**Provided data:**
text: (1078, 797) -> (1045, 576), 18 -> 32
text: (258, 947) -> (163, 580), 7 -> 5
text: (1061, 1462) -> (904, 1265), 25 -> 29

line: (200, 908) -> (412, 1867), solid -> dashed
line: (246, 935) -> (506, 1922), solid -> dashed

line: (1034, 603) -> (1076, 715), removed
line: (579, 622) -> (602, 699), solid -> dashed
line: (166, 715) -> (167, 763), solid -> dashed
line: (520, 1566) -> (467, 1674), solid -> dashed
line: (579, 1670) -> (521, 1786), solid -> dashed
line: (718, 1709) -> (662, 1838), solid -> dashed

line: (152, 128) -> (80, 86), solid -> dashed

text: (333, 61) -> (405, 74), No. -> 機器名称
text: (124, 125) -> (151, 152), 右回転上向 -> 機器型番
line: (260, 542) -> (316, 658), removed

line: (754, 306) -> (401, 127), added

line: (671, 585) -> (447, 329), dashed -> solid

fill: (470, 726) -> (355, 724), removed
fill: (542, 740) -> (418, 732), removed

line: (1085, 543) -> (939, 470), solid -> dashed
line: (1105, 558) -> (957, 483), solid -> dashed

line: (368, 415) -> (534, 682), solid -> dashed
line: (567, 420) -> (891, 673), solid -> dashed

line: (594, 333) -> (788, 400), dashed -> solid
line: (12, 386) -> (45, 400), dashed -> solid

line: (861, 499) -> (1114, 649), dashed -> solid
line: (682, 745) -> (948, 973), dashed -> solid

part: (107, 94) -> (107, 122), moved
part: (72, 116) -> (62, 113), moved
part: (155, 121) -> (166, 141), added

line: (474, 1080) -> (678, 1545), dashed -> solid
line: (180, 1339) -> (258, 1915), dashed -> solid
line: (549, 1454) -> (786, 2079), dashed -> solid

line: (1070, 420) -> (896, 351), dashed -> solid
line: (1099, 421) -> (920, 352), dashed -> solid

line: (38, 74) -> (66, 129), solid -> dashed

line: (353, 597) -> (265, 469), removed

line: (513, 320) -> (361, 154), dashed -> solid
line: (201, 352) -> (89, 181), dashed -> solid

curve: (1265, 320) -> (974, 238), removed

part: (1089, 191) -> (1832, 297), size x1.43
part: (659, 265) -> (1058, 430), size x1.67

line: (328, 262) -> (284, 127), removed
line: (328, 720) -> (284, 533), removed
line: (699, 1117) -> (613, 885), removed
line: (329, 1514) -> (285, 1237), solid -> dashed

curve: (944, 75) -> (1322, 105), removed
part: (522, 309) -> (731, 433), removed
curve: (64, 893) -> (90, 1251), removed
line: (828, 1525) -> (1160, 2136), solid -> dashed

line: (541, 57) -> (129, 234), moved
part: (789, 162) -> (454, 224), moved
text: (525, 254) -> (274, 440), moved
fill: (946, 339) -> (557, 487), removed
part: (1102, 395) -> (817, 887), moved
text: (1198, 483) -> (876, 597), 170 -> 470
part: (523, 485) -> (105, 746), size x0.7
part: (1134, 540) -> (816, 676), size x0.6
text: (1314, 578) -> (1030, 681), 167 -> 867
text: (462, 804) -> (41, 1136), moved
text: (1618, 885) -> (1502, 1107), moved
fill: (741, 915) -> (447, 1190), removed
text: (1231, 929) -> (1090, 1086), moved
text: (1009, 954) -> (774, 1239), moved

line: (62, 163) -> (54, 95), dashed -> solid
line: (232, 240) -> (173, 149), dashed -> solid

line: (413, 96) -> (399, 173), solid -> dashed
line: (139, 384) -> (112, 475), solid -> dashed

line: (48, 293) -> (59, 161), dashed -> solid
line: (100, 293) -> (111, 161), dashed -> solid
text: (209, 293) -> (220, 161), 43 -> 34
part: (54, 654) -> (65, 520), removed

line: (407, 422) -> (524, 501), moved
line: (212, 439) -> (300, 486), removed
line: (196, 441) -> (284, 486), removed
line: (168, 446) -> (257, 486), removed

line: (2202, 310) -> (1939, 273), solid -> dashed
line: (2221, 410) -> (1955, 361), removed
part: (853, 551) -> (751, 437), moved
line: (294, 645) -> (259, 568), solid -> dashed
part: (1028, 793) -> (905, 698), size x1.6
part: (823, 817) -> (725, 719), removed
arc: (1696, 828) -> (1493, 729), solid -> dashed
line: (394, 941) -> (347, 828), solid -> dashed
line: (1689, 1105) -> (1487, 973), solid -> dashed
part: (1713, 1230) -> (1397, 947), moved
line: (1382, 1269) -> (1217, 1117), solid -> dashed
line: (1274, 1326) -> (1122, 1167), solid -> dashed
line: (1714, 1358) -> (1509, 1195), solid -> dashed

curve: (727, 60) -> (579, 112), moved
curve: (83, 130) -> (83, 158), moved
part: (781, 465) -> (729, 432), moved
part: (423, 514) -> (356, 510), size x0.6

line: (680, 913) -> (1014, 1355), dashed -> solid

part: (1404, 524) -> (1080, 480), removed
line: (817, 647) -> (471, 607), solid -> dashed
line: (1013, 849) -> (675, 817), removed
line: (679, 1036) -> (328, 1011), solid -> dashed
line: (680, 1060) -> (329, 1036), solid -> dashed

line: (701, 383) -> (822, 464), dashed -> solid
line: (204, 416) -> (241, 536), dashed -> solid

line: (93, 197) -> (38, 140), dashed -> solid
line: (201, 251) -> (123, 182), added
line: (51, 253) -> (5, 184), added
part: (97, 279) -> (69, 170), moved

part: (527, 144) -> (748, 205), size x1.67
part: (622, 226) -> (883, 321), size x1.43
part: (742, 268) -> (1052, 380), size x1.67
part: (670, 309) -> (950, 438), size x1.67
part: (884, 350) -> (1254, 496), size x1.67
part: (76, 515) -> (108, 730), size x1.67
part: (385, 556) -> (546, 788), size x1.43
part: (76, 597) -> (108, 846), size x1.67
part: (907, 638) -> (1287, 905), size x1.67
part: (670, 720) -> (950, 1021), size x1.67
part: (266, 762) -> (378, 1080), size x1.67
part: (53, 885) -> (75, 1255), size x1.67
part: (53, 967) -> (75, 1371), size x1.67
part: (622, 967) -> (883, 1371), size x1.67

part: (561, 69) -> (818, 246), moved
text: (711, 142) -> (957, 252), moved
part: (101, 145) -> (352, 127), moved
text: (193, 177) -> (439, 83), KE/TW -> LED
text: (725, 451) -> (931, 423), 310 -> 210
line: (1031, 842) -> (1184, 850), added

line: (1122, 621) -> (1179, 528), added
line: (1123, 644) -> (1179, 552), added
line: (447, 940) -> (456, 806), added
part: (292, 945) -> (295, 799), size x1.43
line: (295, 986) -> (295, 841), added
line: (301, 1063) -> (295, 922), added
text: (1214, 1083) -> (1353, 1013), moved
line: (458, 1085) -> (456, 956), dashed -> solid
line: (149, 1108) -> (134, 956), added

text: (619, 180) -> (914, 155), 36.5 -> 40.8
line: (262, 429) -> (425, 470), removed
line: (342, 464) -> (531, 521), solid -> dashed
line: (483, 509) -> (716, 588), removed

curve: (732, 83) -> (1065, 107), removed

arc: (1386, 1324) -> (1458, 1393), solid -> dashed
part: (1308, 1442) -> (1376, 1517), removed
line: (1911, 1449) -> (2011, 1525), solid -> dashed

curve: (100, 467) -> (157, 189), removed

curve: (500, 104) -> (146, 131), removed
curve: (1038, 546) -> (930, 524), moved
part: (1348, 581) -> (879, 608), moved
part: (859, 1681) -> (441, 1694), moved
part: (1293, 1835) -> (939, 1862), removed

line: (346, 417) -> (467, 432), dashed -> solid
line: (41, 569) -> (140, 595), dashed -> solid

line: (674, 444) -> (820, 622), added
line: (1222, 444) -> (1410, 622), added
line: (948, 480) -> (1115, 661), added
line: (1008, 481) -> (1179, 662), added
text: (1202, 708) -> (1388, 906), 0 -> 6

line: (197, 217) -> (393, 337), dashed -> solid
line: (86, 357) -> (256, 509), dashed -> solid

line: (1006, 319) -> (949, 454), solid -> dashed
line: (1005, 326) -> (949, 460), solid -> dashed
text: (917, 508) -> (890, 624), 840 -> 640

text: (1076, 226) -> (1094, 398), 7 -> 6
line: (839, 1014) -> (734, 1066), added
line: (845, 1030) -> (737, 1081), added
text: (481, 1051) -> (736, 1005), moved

**What is required:**
What you return should be exactly the lines above, starting at the one with "line: (48, 293) -> (59, 161), dashed -> solid" and ending at the one with "part: (907, 638) -> (1287, 905), size x1.67", and nothing else.

**Solved exercise:**
line: (48, 293) -> (59, 161), dashed -> solid
line: (100, 293) -> (111, 161), dashed -> solid
text: (209, 293) -> (220, 161), 43 -> 34
part: (54, 654) -> (65, 520), removed

line: (407, 422) -> (524, 501), moved
line: (212, 439) -> (300, 486), removed
line: (196, 441) -> (284, 486), removed
line: (168, 446) -> (257, 486), removed

line: (2202, 310) -> (1939, 273), solid -> dashed
line: (2221, 410) -> (1955, 361), removed
part: (853, 551) -> (751, 437), moved
line: (294, 645) -> (259, 568), solid -> dashed
part: (1028, 793) -> (905, 698), size x1.6
part: (823, 817) -> (725, 719), removed
arc: (1696, 828) -> (1493, 729), solid -> dashed
line: (394, 941) -> (347, 828), solid -> dashed
line: (1689, 1105) -> (1487, 973), solid -> dashed
part: (1713, 1230) -> (1397, 947), moved
line: (1382, 1269) -> (1217, 1117), solid -> dashed
line: (1274, 1326) -> (1122, 1167), solid -> dashed
line: (1714, 1358) -> (1509, 1195), solid -> dashed

curve: (727, 60) -> (579, 112), moved
curve: (83, 130) -> (83, 158), moved
part: (781, 465) -> (729, 432), moved
part: (423, 514) -> (356, 510), size x0.6

line: (680, 913) -> (1014, 1355), dashed -> solid

part: (1404, 524) -> (1080, 480), removed
line: (817, 647) -> (471, 607), solid -> dashed
line: (1013, 849) -> (675, 817), removed
line: (679, 1036) -> (328, 1011), solid -> dashed
line: (680, 1060) -> (329, 1036), solid -> dashed

line: (701, 383) -> (822, 464), dashed -> solid
line: (204, 416) -> (241, 536), dashed -> solid

line: (93, 197) -> (38, 140), dashed -> solid
line: (201, 251) -> (123, 182), added
line: (51, 253) -> (5, 184), added
part: (97, 279) -> (69, 170), moved

part: (527, 144) -> (748, 205), size x1.67
part: (622, 226) -> (883, 321), size x1.43
part: (742, 268) -> (1052, 380), size x1.67
part: (670, 309) -> (950, 438), size x1.67
part: (884, 350) -> (1254, 496), size x1.67
part: (76, 515) -> (108, 730), size x1.67
part: (385, 556) -> (546, 788), size x1.43
part: (76, 597) -> (108, 846), size x1.67
part: (907, 638) -> (1287, 905), size x1.67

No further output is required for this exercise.